So... I measured the intensity of my shop lights. About 1000 watts per square meter at the light, which is the strength of sunlight during summer. The #UV index was a bit high at 8, compared to about 5 on a summer day. I doubt it's the same spectral UV distribution as sunlight and likely mostly UV-A, not UV-B required for vitamin-D production. At the bench, the visible light is a more reasonable 70 watts per meter and UV index is only 1. I probably should protect myself from the ionizing short rays as they do stress the living cells on my body.

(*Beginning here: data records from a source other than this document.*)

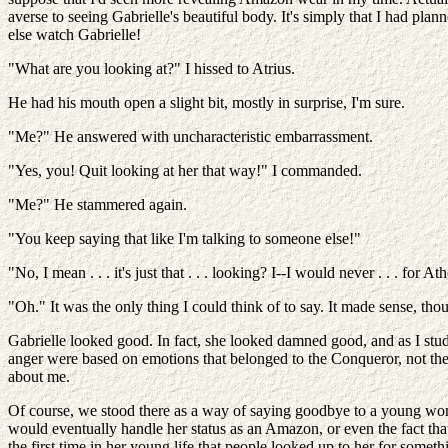
averse to seeing Gabrielle's beautiful body. It's simply that I had pla
else watch Gabrielle!
"What are you looking at?" I hissed to Atrius.
He had his mouth open a slight bit, mostly in surprise, I'm sure.
"Me?" He answered with uncharacteristic embarrassment.
"Yes, you! Quit looking at her that way!" I commanded.
"Me?" He stammered again.
"You keep saying that like I'm talking to someone else!"
"No, I mean . . . it's just that . . . looking? I--I would never . . . for 
"Oh." It was the only thing I could think of to say. It made sense, tho
Gabrielle looked good. In fact, she looked damned good, and as I stud
anger were based on emotions that belonged to the Conqueror, not the 
about me.
Of course, we stood there as a way of saying goodbye to a young wom
would eventually handle her status as an Amazon, or even the fact tha
the first time in her young life that people looked up to her for some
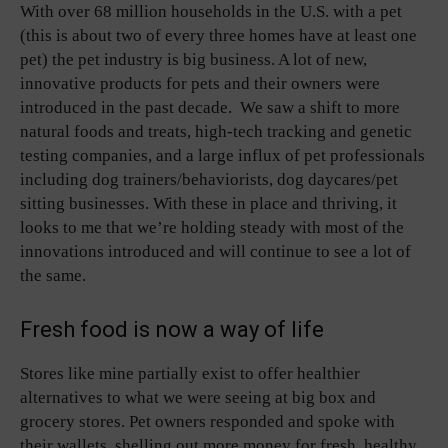
With over 68 million households in the U.S. with a pet
(this is about two of every three homes have at least one
pet) the pet industry is big business. A lot of new,
innovative products for pets and their owners were
introduced in the past decade. We saw a shift to more
natural foods and treats, high-tech tracking and genetic
testing companies, and a large influx of pet professionals
including dog trainers/behaviorists, dog daycares/pet
sitting businesses. With these in place and thriving, it
looks to me that we’re holding steady with most of the
innovations introduced and will continue to see a lot of
the same.
Fresh food is now a way of life
Stores like mine partially exist to offer healthier
alternatives to what we were seeing at big box and
grocery stores. Pet owners responded and spoke with
their wallets, shelling out more money for fresh, healthy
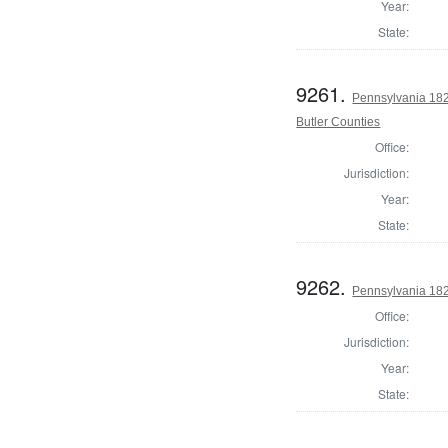
Year:
State:
9261.
Pennsylvania 182
Butler Counties
Office:
Jurisdiction:
Year:
State:
9262.
Pennsylvania 182
Office:
Jurisdiction:
Year:
State:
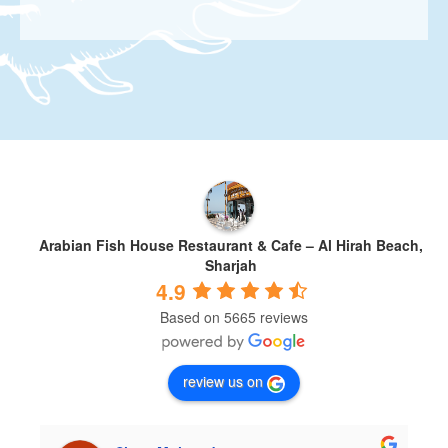
Arabian Fish House Restaurant & Cafe – Al Hirah Beach,
Sharjah
4.9
Based on 5665 reviews
review us on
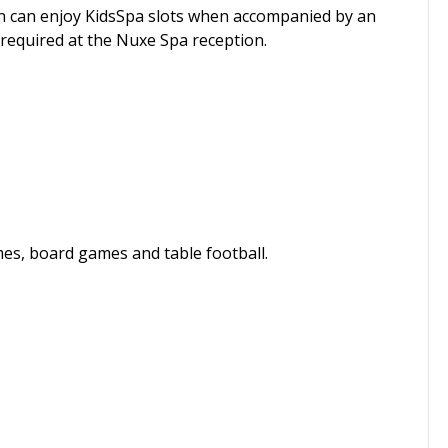
ren can enjoy KidsSpa slots when accompanied by an
required at the Nuxe Spa reception.
mes, board games and table football.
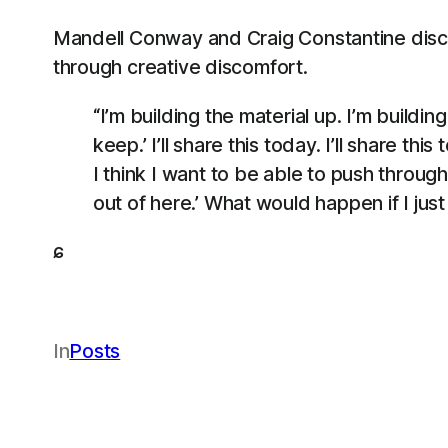
Mandell Conway and Craig Constantine discus
through creative discomfort.
“I’m building the material up. I’m buildin
keep.’ I’ll share this today. I’ll share th
I think I want to be able to push throug
out of here.’ What would happen if I just 
ɕ
In
Posts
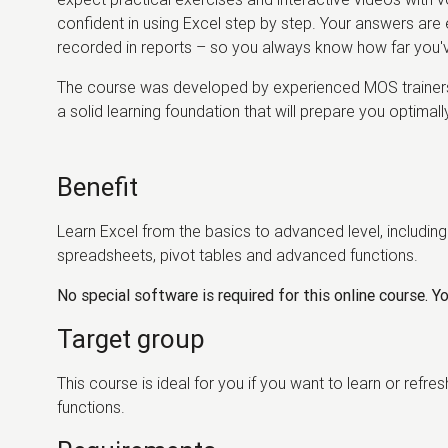
confident in using Excel step by step. Your answers are e
recorded in reports – so you always know how far you
The course was developed by experienced MOS trainers 
a solid learning foundation that will prepare you optimal
Benefit
Learn Excel from the basics to advanced level, including 
spreadsheets, pivot tables and advanced functions.
No special software is required for this online course. You
Target group
This course is ideal for you if you want to learn or ref
functions.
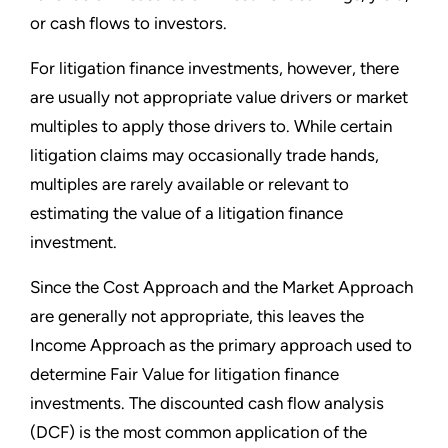
or cash flows to investors.
For litigation finance investments, however, there
are usually not appropriate value drivers or market
multiples to apply those drivers to. While certain
litigation claims may occasionally trade hands,
multiples are rarely available or relevant to
estimating the value of a litigation finance
investment.
Since the Cost Approach and the Market Approach
are generally not appropriate, this leaves the
Income Approach as the primary approach used to
determine Fair Value for litigation finance
investments. The discounted cash flow analysis
(DCF) is the most common application of the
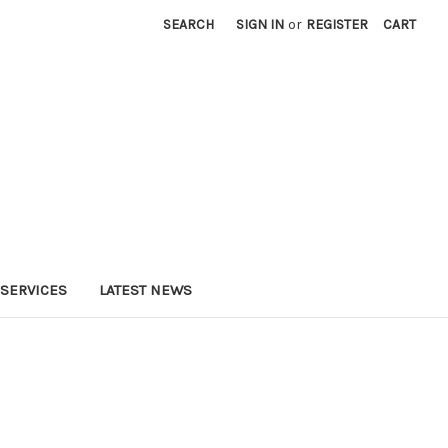
SEARCH
SIGN IN
or
REGISTER
CART
SERVICES
LATEST NEWS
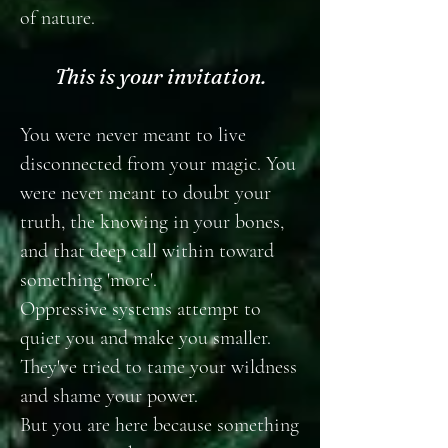
of nature.
This is your invitation.
You were never meant to live
disconnected from your magic. You
were never meant to doubt your
truth, the knowing in your bones,
and that deep call within toward
something 'more'.
Oppressive systems attempt to
quiet you and make you smaller.
They've tried to tame your wildness
and shame your power.
But you are here because something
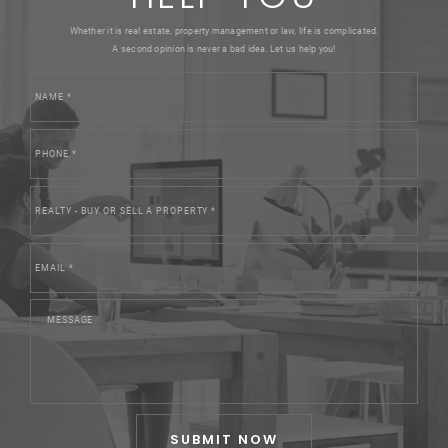
Whether it is real estate, property management or law, life is complicated.
A second opinion is never a bad idea. Let us help you!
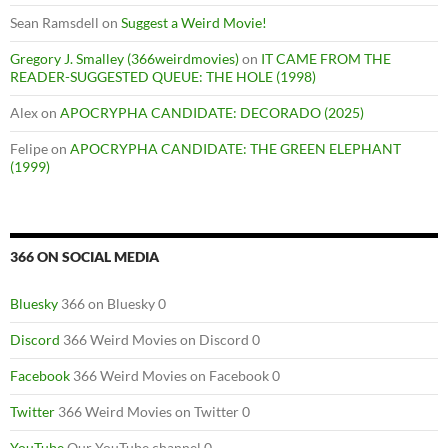
Sean Ramsdell
on
Suggest a Weird Movie!
Gregory J. Smalley (366weirdmovies)
on
IT CAME FROM THE
READER-SUGGESTED QUEUE: THE HOLE (1998)
Alex
on
APOCRYPHA CANDIDATE: DECORADO (2025)
Felipe
on
APOCRYPHA CANDIDATE: THE GREEN ELEPHANT
(1999)
366 ON SOCIAL MEDIA
Bluesky
366 on Bluesky 0
Discord
366 Weird Movies on Discord 0
Facebook
366 Weird Movies on Facebook 0
Twitter
366 Weird Movies on Twitter 0
YouTube
Our YouTube channel 0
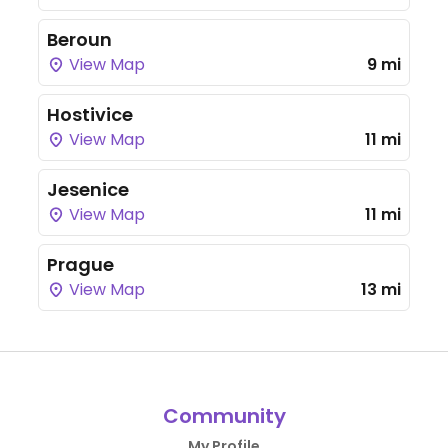
Beroun
View Map
9 mi
Hostivice
View Map
11 mi
Jesenice
View Map
11 mi
Prague
View Map
13 mi
Community
My Profile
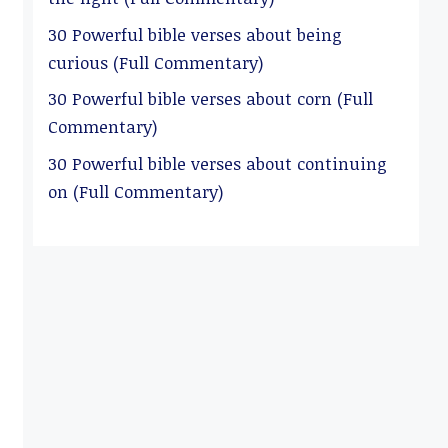
30 Powerful bible verses about being
curious (Full Commentary)
30 Powerful bible verses about corn (Full
Commentary)
30 Powerful bible verses about continuing
on (Full Commentary)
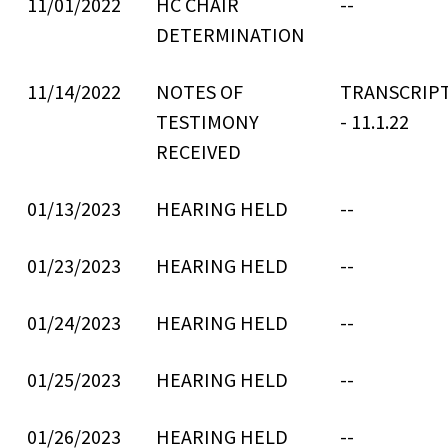
11/01/2022
HC CHAIR
--
DETERMINATION
11/14/2022
NOTES OF
TRANSCRIPT
TESTIMONY
- 11.1.22
RECEIVED
01/13/2023
HEARING HELD
--
01/23/2023
HEARING HELD
--
01/24/2023
HEARING HELD
--
01/25/2023
HEARING HELD
--
01/26/2023
HEARING HELD
--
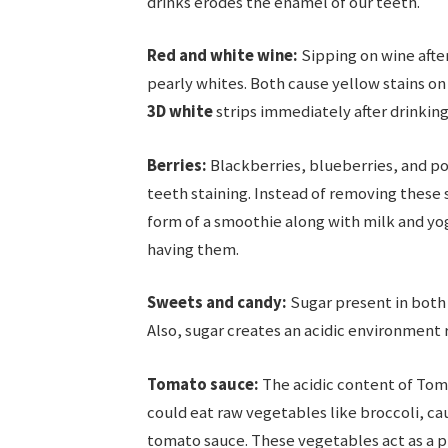
drinks erodes the enamel of our teeth.
Red and white wine:
Sipping on wine after
pearly whites. Both cause yellow stains on
3D white
strips immediately after drinking
Berries:
Blackberries, blueberries, and p
teeth staining. Instead of removing these 
form of a smoothie along with milk and yog
having them.
Sweets and candy:
Sugar present in both 
Also, sugar creates an acidic environment re
Tomato sauce:
The acidic content of Toma
could eat raw vegetables like broccoli, ca
tomato sauce. These vegetables act as a p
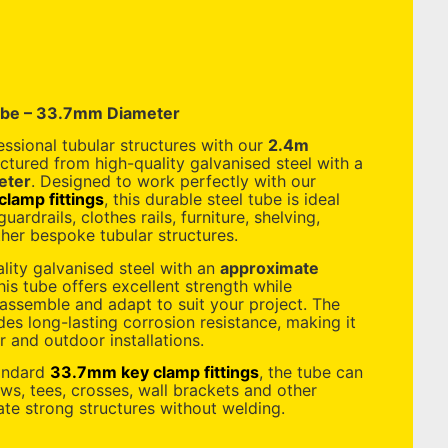
ube – 33.7mm Diameter
essional tubular structures with our
2.4m
ctured from high-quality galvanised steel with a
eter
. Designed to work perfectly with our
lamp fittings
, this durable steel tube is ideal
uardrails, clothes rails, furniture, shelving,
her bespoke tubular structures.
ity galvanised steel with an
approximate
this tube offers excellent strength while
 assemble and adapt to suit your project. The
des long-lasting corrosion resistance, making it
r and outdoor installations.
tandard
33.7mm key clamp fittings
, the tube can
s, tees, crosses, wall brackets and other
ate strong structures without welding.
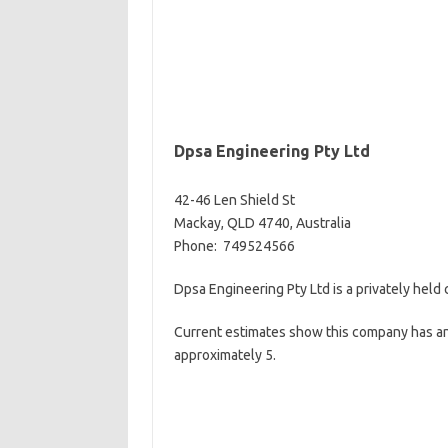
Dpsa Engineering Pty Ltd
42-46 Len Shield St
Mackay, QLD 4740, Australia
Phone: 749524566
Dpsa Engineering Pty Ltd is a privately held
Current estimates show this company has an
approximately 5.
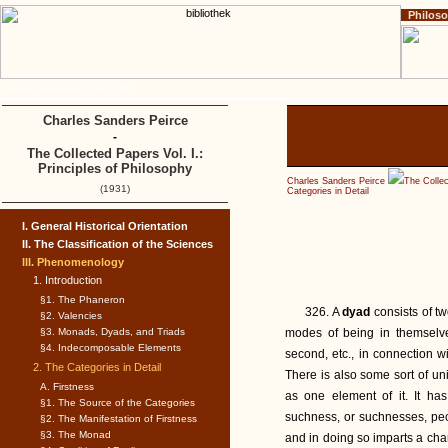
Philos
Home
Impressum
Copyright
Charles Sanders Peirce
-
The Collected Papers Vol. I.:
Principles of Philosophy
Charles Sanders Peirce
The Collec
(1931)
Categories in Detail
I. General Historical Orientation
II. The Classification of the Sciences
III. Phenomenology
1. Introduction
§1. The Phaneron
326. A
dyad
consists of t
§2. Valencies
§3. Monads, Dyads, and Triads
modes of being in themselve
§4. Indecomposable Elements
second, etc., in connection wi
2. The Categories in Detail
There is also some sort of uni
A. Firstness
as one element of it. It ha
§1. The Source of the Categories
suchness, or suchnesses, pecu
§2. The Manifestation of Firstness
§3. The Monad
and in doing so imparts a cha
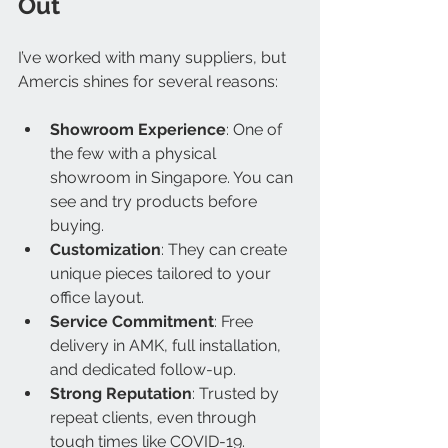
Out
I’ve worked with many suppliers, but 
Amercis shines for several reasons:
Showroom Experience
: One of 
the few with a physical 
showroom in Singapore. You can 
see and try products before 
buying.
Customization
: They can create 
unique pieces tailored to your 
office layout.
Service Commitment
: Free 
delivery in AMK, full installation, 
and dedicated follow-up.
Strong Reputation
: Trusted by 
repeat clients, even through 
tough times like COVID-19.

But on the bright side, these lights may have completely cured my #nearsightedness, which was nearly disabling a year ago. From what I understand, bright light helps activate #dopamine which is required for the eye to communicate with itself and do eye things. I have no problems focusing when it's this bright in here! A year ago, it was dark in here and my blood tests showed high #prolactin, which is the opposing hormone of dopamine. I might test it again as good light seems to help.
The lights are powered from the 48 volt solar batteries through a current limiting DC-DC buck boost converter, which is rated for 40 amperes, but set at 8 amps, for about 350 watts. The light strip were from surplus industrial lighting. From what I understand, LED light output is typically much more efficient when a power supply pulses them at high currents, but this filtered DC is fine. I'll have to check the data sheets to see if that's still true like it was decades ago.